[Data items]
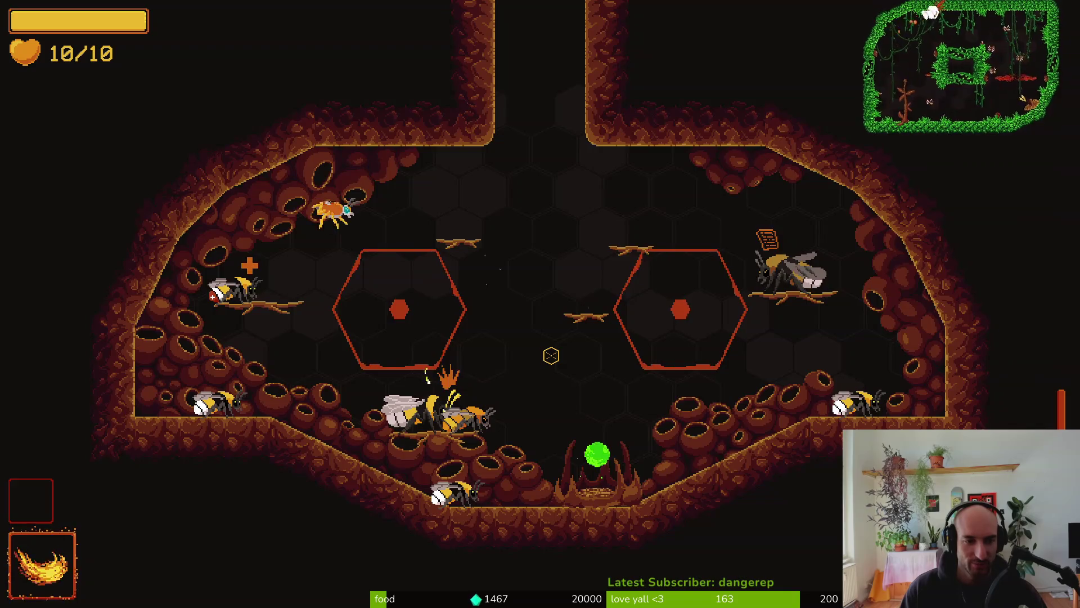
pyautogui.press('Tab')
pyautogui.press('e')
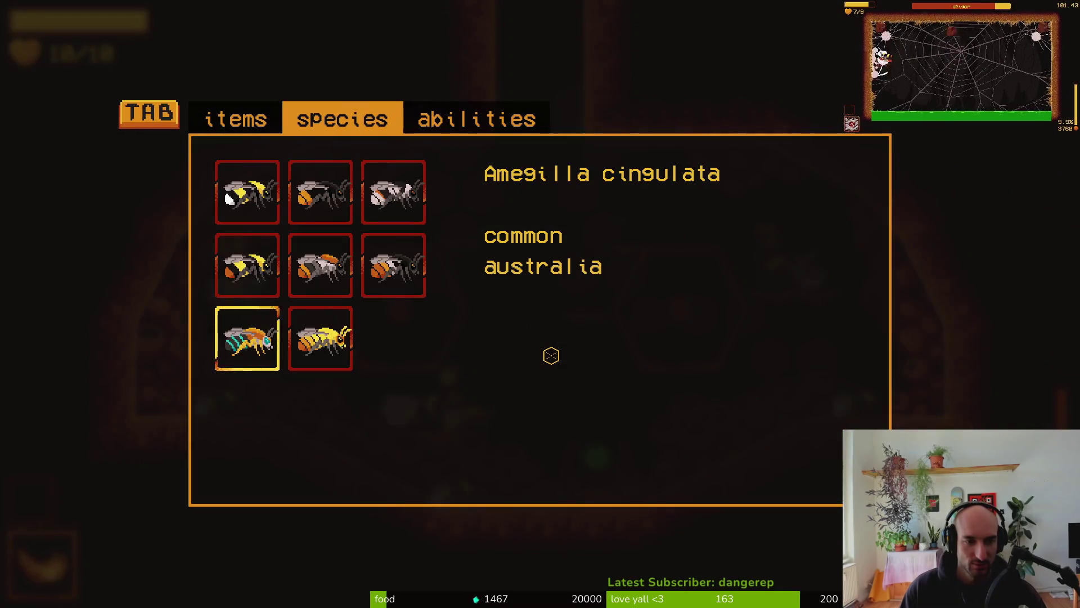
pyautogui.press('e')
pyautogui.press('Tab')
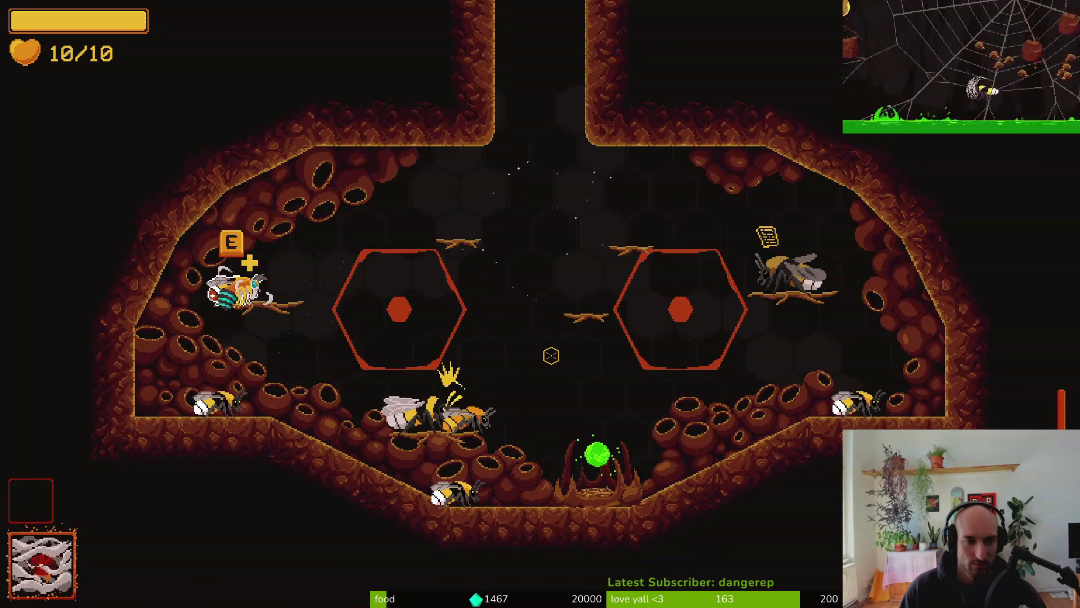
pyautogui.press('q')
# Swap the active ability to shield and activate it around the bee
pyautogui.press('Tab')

EXERCISE PROMPT: Restate the data above exactly, stripping out each image.

RESULT OF THIS EXERCISE:
pyautogui.press('Tab')
pyautogui.press('e')
pyautogui.press('e')
pyautogui.press('Tab')
pyautogui.press('q')
# Swap the active ability to shield and activate it around the bee
pyautogui.press('Tab')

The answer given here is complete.